The acute post-traumatic phase is characterized by spinal shock, resulting in hypotension and often requiring therapy with high fluid volumes and vasopressors. The mechanical trauma is often aggravated by additional trauma caused by surgical interventions targeted at enabling early mobilization. Similar to the changes in critical illness patients during this catabolic phase, a variety of clinical changes were identified from our study population, including increased energy expenditure and decreased muscle mass. Early enteral and parenteral nutrition are necessary for adapting to the various energy, protein, and micronutrient requirements during the different phases of recovery. Early onset of a reduction in body mass is typically observed in patients with SCI. The atrophy of muscle tissue during the acute phase is a clinically visible phenomenon and decreases lean body mass. Body water is another component included in lean body mass and may influence these results. Changes in body fluid may also influence BIA measurements, as total body fat is underestimated in persons with generalized oedema (20). The decrease in body fat mass observed early in the rehabilitation period may reflect an imbalance in nutritional state and physical activity. The REE is dependent on body and muscle mass, and therefore reflects these changes.
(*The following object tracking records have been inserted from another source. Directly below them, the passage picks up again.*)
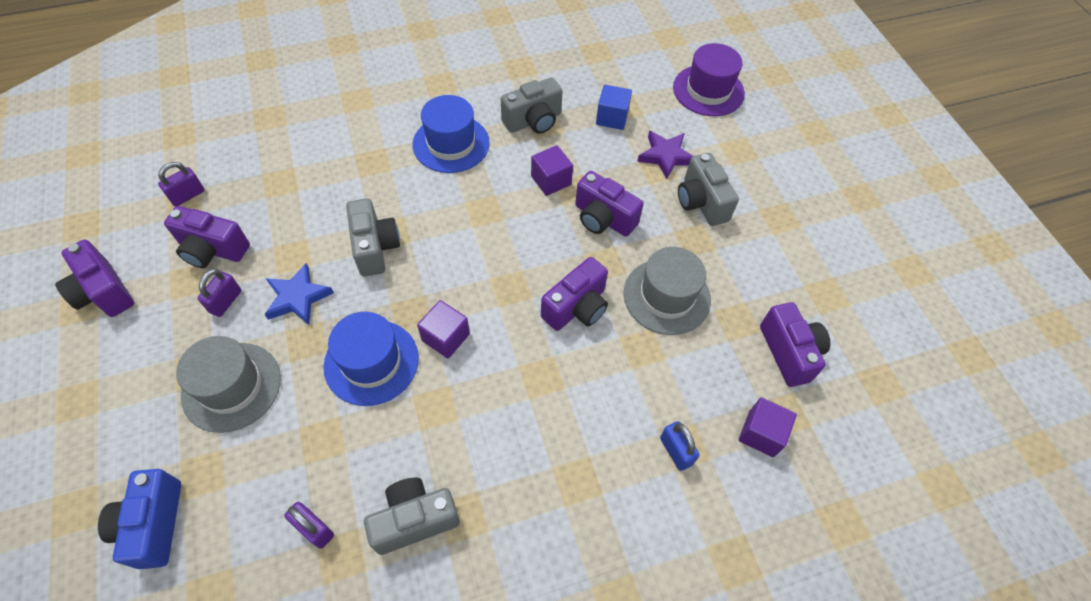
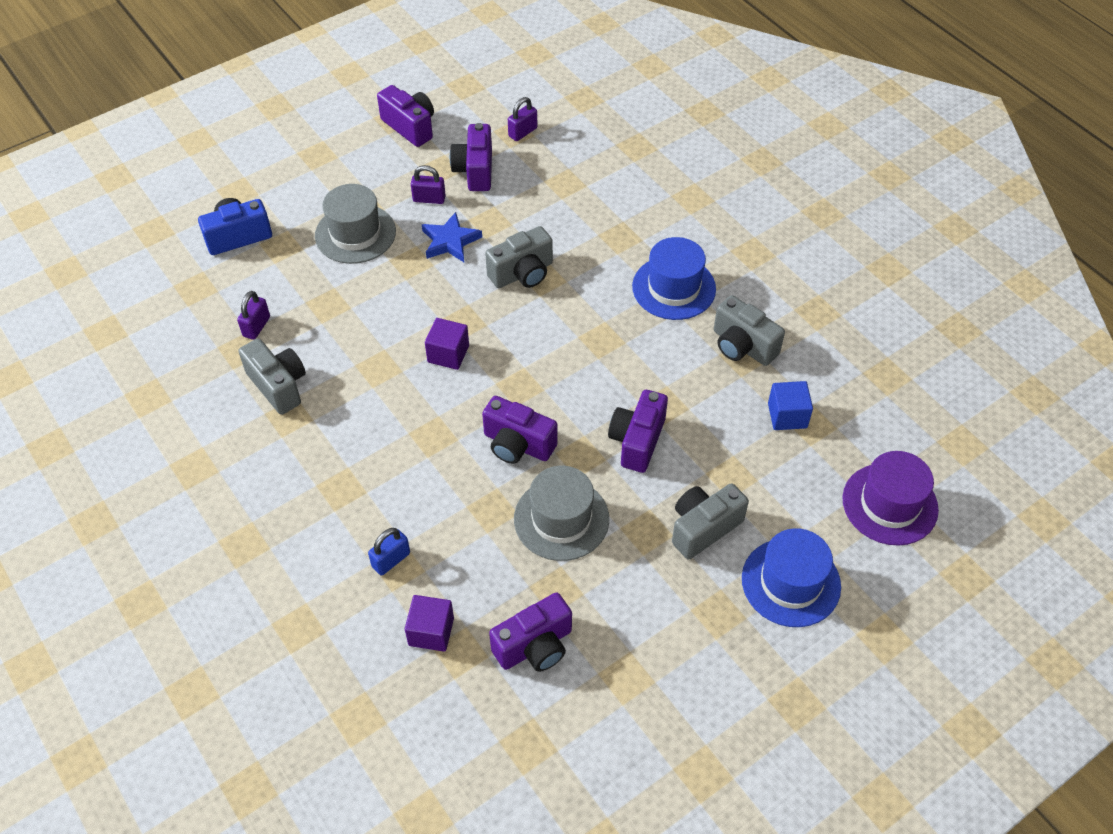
camera: 75 degrees right, 5 degrees down
purple camera [55,240,134,317] -> purple camera turned 105 degrees clockwise [377,85,434,147]
purple padlock [158,162,204,206] -> purple padlock turned 75 degrees counterclockwise [508,97,537,141]
blue hat [323,312,419,406] -> blue hat moved to [742,528,841,627]
purple cube [531,145,573,196] -> none
purple star [637,131,693,179] -> none

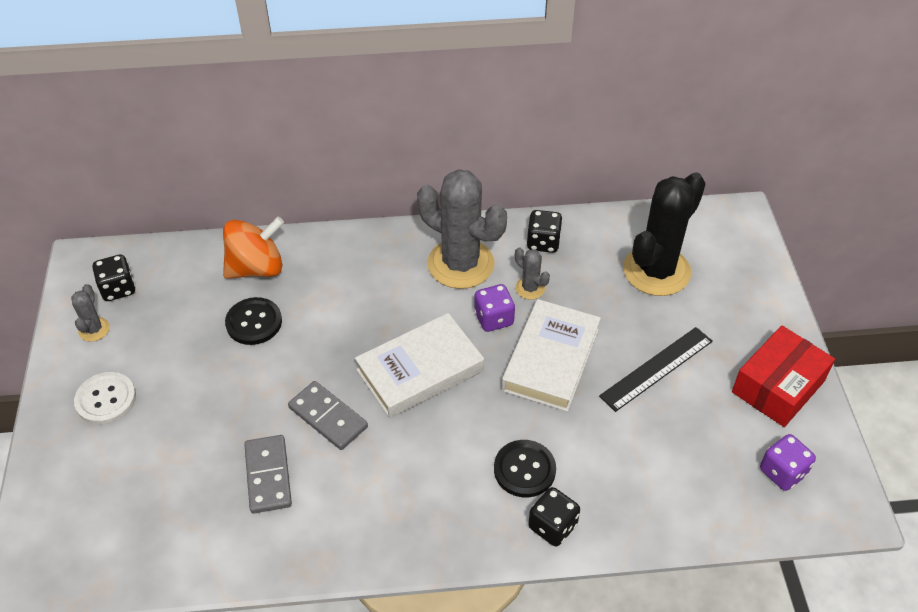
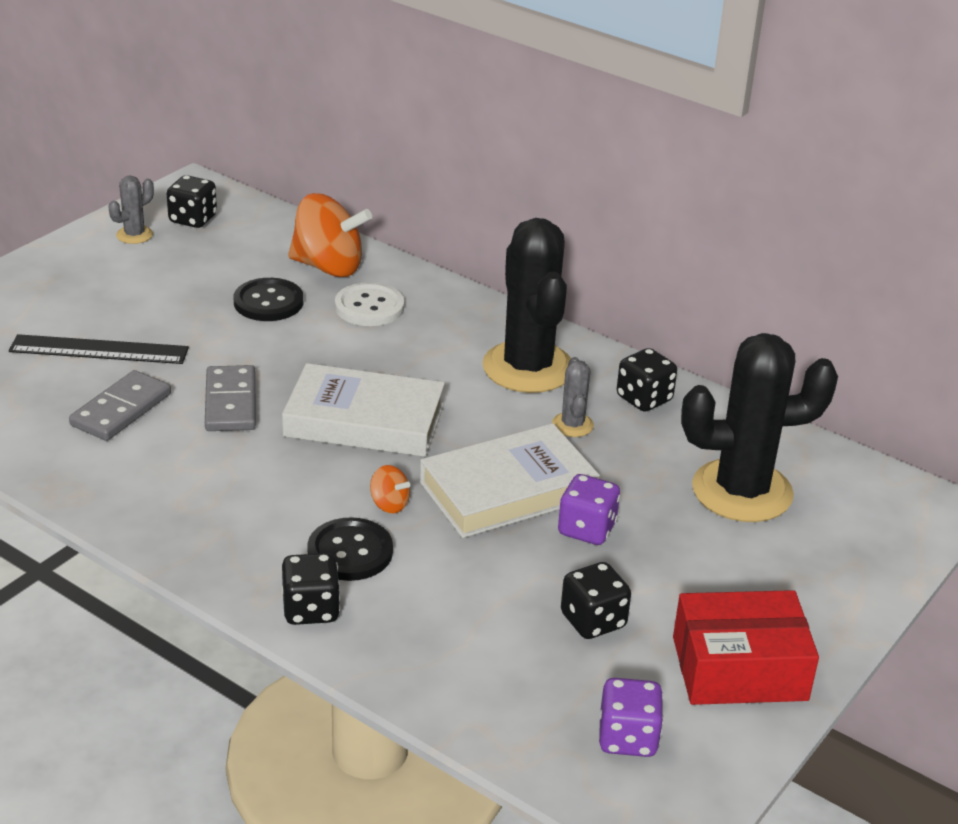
camera: 40 degrees right, 15 degrees down
white button [74,372,136,425] -> white button moved to [335,282,404,326]
grey cactus [417,169,507,289] -> black cactus [482,218,571,393]
purple dice [474,284,515,332] -> purple dice moved to [558,474,621,545]
black ruler [599,327,713,412] -> black ruler moved to [9,334,189,364]
none -> orange spinning top [370,465,410,513]
none -> black dice [561,562,631,639]

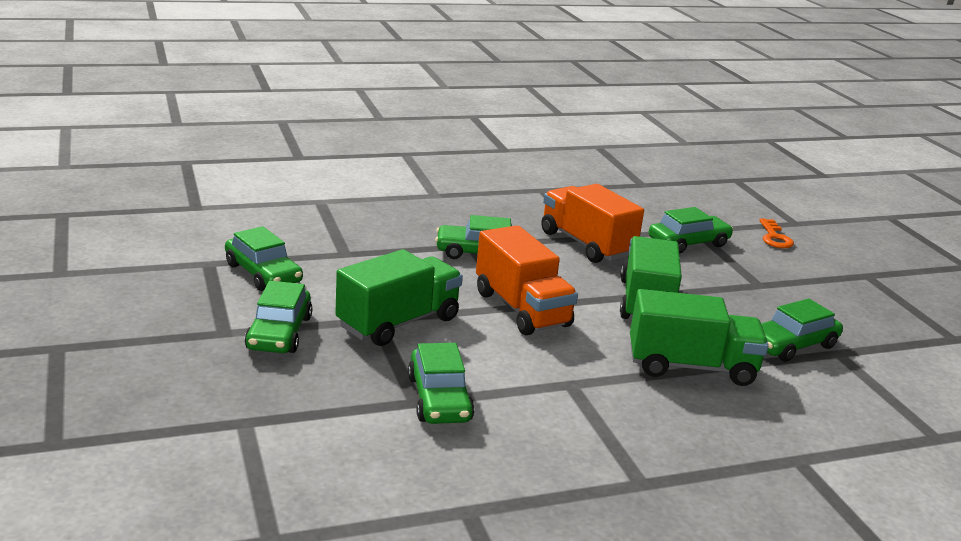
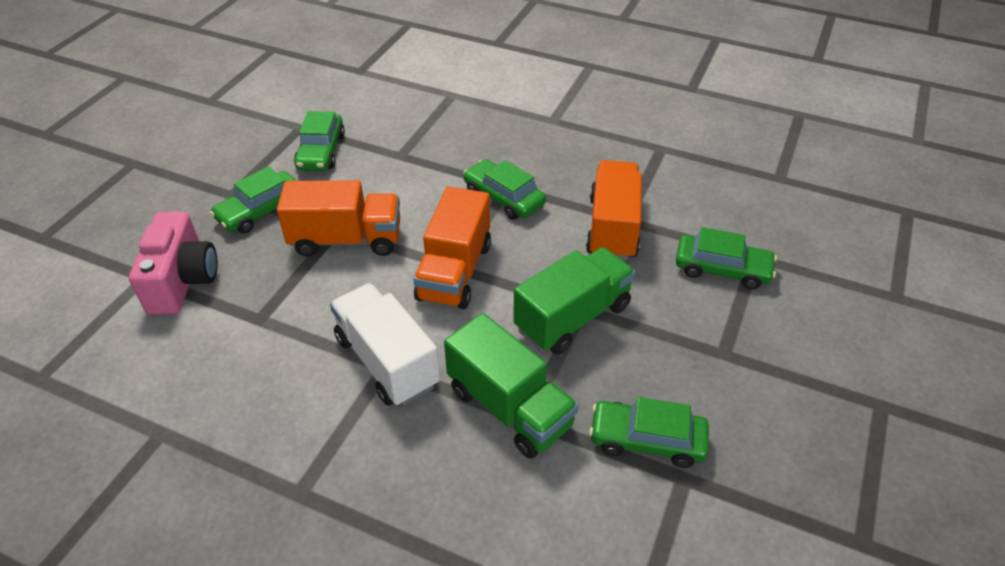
camera: 45 degrees right, 20 degrees up
green truck [335,249,463,346] -> orange truck [277,180,400,256]
green car [408,343,474,424] -> none
orange key [759,218,794,248] -> none
none -> pink camera [129,212,218,315]
none -> white truck [330,283,440,406]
The subacute phase is characterized by a controlled environment in a rehabilitation unit, which provides optimally balanced nutrition and focused physical activities for patients as a training of basic functions, skills, and muscular and cardiovascular endurance. The controlled nutritional supply and continuous encouragement of physical activity provided to patients by the rehabilitation centre supports patients in building muscle mass in the innervated areas of their bodies. This should increase the lean body mass, although there is, in parallel, an ongoing reduction in muscular mass in the paralysed areas of the patients’ bodies.

In most cases, the patients experience new challenges after returning to their homes following the rehabilitation period. These challenges include maintaining a structured day, continuing physical activities, and avoiding quantitative and qualitative malnutrition (8, 11, 21, 22). Surprisingly, 2.5 years after the trauma, body weight and body fat mass had increased back to baseline levels, whereas REE had further decreased. These findings may reflect the challenges of returning to a normal lifestyle after having strict regulations concerning nutrition and physical activity during rehabilitation. Patients may also be less physically active after rehabilitation. The further decrease in REE reported may reflect the inactivity of muscles in innervated areas that had been activated during rehabilitation. If patients return to their pre-traumatic nutritional habits, they will probably overeat and this will result in increased fat tissue and body mass. Unfortunately, overweight and obesity increases the risk of diabetes and cardiovascular disease in these patients.

High-quality medical rehabilitation programmes and the therapists that they employ should therefore focus on adapting to these foreseeable changes. It is not only necessary to provide a balanced nutrition and physical activity regimen to patients with SCI during the rehabilitation period, but it is also important to incorporate these topics into patient education programmes. Furthermore, patients’ relatives should also receive this education. Measurements of body mass are simple and inexpensive. These should be scheduled on a regular basis and the results communicated and discussed with the rehabilitation therapists. Nutritional counselling should be a mandatory element of a rehabilitation programme, since it informs patients of the dietary measures necessary for preventing an overweight body composition and the successive complications that result.

This study was sponsored by the Swiss Paraplegic Foundation.

The authors declare no conflicts of interest.